Stored items –
┏━━

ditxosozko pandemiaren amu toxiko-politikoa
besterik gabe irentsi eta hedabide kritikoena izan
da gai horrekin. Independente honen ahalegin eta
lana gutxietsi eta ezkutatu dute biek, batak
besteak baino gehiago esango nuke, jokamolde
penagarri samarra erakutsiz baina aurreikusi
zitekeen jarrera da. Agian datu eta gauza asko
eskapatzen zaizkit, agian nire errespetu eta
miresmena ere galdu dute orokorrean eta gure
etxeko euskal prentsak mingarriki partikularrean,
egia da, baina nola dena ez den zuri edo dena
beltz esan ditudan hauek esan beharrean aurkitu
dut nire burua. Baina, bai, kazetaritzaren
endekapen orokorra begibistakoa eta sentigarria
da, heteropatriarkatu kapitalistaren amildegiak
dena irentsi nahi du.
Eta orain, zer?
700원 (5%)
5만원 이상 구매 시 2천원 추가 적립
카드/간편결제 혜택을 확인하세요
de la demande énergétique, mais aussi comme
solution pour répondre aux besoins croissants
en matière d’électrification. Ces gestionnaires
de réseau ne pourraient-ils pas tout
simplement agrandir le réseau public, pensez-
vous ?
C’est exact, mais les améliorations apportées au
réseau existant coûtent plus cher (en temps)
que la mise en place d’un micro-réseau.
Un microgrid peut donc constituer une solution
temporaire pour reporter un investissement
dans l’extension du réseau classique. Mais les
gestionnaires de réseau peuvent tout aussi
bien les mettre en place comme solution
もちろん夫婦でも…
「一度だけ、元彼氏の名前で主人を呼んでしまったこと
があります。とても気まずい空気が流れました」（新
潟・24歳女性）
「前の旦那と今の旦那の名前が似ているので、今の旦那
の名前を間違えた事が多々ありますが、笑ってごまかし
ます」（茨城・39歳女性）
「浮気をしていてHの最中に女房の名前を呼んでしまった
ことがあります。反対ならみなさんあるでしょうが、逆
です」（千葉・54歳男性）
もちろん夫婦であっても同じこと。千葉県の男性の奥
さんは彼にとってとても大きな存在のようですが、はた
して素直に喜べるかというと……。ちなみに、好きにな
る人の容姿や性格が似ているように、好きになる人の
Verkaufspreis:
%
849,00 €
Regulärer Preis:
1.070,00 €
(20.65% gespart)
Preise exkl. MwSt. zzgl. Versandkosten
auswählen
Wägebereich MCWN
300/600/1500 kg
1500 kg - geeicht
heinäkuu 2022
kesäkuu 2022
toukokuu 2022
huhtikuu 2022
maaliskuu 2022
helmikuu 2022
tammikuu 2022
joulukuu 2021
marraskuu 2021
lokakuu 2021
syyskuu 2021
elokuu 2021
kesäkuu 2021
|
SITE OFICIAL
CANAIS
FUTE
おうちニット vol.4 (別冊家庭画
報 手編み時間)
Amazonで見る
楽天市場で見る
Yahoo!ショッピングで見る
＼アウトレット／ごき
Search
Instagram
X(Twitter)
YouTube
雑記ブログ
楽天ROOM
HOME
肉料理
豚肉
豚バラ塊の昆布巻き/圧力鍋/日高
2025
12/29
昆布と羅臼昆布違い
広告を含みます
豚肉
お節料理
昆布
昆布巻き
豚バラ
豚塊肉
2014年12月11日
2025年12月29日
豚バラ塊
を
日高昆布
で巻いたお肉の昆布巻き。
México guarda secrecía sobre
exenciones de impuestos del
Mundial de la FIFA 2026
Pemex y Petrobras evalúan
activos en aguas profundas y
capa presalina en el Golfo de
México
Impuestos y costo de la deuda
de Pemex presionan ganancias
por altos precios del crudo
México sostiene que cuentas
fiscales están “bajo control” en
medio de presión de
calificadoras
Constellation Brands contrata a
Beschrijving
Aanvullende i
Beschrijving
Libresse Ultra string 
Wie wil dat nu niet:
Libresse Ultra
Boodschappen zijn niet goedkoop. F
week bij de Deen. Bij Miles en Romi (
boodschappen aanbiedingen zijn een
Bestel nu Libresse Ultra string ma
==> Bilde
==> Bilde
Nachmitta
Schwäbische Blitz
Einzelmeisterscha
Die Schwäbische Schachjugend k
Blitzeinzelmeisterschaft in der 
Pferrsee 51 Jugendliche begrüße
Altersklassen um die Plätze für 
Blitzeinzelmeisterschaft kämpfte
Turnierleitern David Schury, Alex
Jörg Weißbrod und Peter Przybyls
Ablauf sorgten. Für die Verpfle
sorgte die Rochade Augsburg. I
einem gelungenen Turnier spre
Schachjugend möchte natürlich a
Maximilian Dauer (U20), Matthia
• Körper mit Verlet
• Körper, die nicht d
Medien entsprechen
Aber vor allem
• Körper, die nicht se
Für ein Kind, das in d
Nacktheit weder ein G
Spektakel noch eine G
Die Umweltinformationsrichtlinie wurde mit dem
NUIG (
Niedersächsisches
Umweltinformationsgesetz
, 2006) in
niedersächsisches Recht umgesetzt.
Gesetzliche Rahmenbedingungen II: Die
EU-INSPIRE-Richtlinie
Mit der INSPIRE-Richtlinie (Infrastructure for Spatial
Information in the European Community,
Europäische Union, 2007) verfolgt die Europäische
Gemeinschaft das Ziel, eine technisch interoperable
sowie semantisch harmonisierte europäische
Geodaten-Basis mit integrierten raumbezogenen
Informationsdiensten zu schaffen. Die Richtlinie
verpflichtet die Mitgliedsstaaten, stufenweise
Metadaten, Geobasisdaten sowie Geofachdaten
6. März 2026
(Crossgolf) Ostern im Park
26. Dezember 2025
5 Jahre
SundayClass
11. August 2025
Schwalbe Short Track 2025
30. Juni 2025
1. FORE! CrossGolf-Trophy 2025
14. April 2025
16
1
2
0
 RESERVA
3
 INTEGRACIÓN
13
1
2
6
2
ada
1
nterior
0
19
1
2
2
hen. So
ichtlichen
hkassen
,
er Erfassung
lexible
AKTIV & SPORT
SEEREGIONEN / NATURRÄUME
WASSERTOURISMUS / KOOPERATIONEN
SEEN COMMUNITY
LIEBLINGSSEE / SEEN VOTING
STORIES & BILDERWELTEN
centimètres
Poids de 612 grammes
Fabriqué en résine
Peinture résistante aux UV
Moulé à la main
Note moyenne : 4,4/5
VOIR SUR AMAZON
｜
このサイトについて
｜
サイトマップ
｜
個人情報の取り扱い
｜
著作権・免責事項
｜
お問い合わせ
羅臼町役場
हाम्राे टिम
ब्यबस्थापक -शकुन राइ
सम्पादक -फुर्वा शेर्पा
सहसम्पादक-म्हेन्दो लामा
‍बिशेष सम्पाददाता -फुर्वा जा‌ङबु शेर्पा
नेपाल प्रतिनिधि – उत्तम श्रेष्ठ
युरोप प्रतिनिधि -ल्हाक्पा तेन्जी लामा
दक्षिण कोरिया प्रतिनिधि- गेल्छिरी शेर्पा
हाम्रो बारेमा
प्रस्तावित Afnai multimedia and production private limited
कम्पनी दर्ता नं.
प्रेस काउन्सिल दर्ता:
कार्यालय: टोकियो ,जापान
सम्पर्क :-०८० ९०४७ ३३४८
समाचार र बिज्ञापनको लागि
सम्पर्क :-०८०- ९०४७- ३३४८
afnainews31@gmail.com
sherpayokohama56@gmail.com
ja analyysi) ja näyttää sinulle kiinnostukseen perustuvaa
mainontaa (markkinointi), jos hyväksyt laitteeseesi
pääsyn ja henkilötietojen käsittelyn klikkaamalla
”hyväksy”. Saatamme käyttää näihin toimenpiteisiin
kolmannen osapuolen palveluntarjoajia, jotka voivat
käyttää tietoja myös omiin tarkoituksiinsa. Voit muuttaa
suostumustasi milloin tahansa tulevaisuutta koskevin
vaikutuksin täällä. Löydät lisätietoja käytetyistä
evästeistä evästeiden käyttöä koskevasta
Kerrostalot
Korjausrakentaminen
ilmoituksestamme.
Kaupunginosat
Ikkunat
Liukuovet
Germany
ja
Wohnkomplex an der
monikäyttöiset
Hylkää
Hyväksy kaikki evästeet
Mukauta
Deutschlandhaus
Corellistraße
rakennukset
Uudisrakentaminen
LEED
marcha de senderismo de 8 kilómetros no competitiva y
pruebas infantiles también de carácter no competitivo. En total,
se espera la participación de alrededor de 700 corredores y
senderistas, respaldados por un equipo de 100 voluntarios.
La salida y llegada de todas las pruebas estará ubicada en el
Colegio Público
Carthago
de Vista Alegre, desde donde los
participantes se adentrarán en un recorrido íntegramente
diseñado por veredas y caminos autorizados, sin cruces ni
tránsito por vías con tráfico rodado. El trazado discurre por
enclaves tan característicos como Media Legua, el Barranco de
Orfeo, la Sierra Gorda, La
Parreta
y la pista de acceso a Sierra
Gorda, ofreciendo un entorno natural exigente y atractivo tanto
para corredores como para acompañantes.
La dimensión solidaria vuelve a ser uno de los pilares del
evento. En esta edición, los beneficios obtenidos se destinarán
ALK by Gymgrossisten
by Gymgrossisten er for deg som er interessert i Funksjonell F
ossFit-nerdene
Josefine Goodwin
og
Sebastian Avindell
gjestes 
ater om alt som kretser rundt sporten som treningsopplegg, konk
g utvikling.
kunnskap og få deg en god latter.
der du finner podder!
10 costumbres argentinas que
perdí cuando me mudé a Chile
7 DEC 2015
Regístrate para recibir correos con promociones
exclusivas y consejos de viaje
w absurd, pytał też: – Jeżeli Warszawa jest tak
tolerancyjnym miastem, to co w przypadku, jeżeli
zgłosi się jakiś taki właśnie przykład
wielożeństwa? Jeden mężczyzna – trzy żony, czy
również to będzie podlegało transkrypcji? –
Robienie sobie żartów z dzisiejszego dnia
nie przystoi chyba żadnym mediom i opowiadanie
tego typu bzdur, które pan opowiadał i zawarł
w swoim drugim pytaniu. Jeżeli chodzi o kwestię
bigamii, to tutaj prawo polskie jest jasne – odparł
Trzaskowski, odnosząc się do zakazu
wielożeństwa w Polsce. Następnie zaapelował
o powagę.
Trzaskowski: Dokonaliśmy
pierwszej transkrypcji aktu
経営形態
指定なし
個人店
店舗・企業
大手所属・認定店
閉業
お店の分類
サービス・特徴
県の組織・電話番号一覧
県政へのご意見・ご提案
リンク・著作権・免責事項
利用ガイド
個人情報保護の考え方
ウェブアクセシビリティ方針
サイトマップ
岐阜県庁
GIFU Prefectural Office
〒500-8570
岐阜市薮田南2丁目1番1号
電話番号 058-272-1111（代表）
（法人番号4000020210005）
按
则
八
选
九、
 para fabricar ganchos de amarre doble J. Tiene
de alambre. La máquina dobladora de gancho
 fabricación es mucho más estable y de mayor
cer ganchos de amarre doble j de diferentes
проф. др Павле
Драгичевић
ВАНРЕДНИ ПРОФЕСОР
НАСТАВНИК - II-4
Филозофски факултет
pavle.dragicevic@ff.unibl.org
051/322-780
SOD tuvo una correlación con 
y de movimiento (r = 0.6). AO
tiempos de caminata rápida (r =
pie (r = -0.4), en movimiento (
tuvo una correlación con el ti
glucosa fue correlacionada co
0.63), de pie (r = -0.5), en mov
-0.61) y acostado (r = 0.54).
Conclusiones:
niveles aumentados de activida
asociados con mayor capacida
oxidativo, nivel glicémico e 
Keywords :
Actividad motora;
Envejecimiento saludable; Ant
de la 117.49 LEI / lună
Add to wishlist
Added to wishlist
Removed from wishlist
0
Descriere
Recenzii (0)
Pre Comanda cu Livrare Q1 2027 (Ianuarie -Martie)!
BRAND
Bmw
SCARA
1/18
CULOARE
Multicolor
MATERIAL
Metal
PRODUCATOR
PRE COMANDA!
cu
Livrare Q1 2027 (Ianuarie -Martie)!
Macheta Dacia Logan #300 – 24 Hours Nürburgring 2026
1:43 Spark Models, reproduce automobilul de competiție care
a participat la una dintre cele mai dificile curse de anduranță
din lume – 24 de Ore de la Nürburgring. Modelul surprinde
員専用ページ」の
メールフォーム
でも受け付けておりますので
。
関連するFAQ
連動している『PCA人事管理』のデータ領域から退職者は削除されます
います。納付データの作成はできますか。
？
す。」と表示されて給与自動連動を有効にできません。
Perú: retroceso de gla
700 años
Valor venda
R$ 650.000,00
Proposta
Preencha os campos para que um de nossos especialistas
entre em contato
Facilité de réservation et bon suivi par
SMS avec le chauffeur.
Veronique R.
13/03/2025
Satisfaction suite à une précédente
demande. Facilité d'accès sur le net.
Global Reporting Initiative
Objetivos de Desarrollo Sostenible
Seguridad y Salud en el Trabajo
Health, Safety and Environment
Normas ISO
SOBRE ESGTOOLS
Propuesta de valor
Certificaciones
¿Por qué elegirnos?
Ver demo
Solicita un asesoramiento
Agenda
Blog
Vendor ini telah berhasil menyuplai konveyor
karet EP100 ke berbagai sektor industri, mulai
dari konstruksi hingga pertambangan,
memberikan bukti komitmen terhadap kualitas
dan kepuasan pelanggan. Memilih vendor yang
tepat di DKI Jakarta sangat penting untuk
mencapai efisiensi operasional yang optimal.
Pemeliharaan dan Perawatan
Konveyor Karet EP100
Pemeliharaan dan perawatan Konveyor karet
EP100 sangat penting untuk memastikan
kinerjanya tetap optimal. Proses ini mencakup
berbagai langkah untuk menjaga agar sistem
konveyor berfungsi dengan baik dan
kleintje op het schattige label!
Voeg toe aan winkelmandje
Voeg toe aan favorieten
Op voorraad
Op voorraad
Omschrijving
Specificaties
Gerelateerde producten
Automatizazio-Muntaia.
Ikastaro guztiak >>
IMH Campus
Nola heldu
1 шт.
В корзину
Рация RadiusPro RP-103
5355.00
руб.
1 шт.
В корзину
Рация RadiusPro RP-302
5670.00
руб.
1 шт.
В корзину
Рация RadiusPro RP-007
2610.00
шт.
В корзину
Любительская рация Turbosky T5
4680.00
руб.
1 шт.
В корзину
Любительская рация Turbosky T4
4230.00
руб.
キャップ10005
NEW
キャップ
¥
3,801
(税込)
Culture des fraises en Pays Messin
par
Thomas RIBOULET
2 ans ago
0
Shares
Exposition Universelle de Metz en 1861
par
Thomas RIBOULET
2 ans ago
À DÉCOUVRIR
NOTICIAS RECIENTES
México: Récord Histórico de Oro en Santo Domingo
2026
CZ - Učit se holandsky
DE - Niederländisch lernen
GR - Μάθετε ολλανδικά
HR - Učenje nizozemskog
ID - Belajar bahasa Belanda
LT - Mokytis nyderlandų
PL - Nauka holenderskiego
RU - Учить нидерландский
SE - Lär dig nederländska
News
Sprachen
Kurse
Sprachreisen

┗━━

INSTRUCTIONS FOR THE TASK – In the entries above, count each line that holds "Gymgrossisten". Give the total and nothing else.

SOLVED EXERCISE – 2